How to complete this task:
Leave out the pictures and repeat the entries below verbatim.

Top of Dataset extract

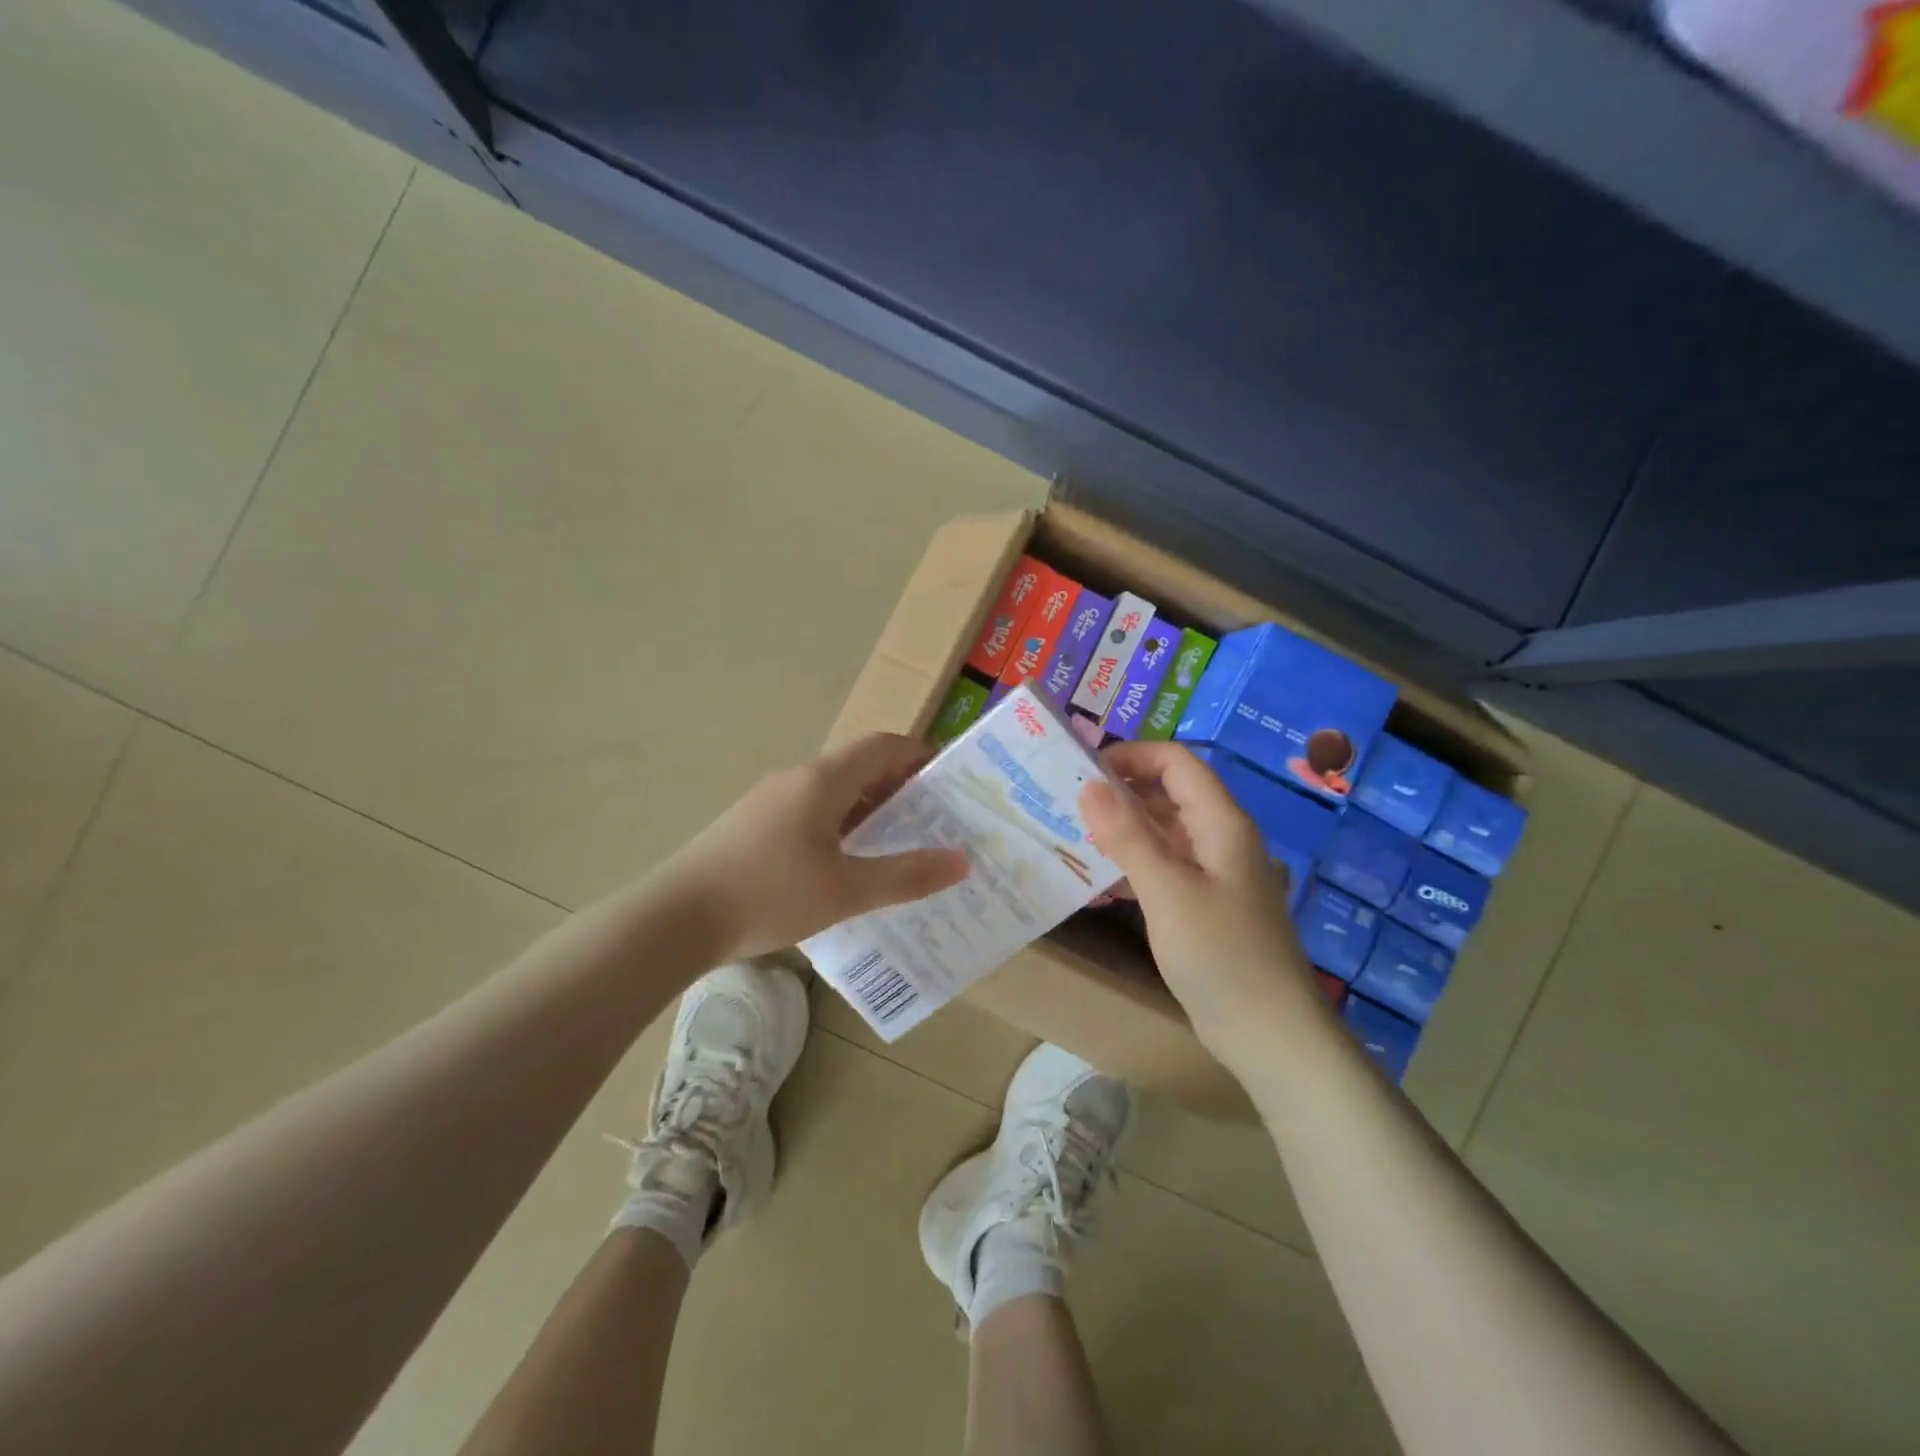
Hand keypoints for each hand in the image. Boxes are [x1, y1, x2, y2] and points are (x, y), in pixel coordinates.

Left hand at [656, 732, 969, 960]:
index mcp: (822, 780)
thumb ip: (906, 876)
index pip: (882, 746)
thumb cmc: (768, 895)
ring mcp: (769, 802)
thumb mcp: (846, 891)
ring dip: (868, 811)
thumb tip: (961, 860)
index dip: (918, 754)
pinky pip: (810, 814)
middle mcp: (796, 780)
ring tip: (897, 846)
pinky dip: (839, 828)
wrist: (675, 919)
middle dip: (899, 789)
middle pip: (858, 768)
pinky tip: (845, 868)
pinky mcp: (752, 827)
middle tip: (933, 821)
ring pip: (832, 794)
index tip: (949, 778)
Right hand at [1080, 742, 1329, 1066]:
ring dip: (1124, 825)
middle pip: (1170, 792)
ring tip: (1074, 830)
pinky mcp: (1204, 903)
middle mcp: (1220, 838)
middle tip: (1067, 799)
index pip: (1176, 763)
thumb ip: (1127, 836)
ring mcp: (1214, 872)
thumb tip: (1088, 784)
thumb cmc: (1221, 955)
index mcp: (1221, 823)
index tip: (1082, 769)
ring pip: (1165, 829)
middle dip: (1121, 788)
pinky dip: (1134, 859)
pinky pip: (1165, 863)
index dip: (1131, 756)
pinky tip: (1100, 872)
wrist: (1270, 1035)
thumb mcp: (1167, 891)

Bottom of Dataset extract

The completed task:
Hand keypoints for each hand in the image. Boxes are [x1, y1, x2, y2] and points are (x, y), in pixel coordinates.

Left hand at [656, 732, 969, 960]:
index mcp: (822, 780)
thumb ip: (906, 876)
index pip: (882, 746)
thumb cmc: (768, 895)
ring mcp: (769, 802)
thumb mcp: (846, 891)
ring dip: (868, 811)
thumb tip: (961, 860)
index dip: (918, 754)
pinky pip: (810, 814)
middle mcp: (796, 780)
ring tip: (897, 846)
pinky dip: (839, 828)
wrist: (675, 919)
middle dip: (899, 789)
middle pip: (858, 768)
pinky tip: (845, 868)
pinky mcp: (752, 827)
middle tip: (933, 821)
ring pip: (832, 794)
index tip: (949, 778)
Right hand at [1080, 742, 1329, 1066]:
ring dip: (1124, 825)
middle pip: (1170, 792)
ring tip: (1074, 830)
pinky mcp: (1204, 903)
middle mcp: (1220, 838)
middle tip: (1067, 799)
index pip: (1176, 763)
thumb ip: (1127, 836)
ring mcp: (1214, 872)
thumb tip: (1088, 784)
thumb cmc: (1221, 955)
index mcp: (1221, 823)
index tip: (1082, 769)
ring pip: (1165, 829)
middle dip: (1121, 788)
pinky dip: (1134, 859)
pinky pip: (1165, 863)
index dip: (1131, 756)
pinky tip: (1100, 872)
wrist: (1270, 1035)
thumb mcp: (1167, 891)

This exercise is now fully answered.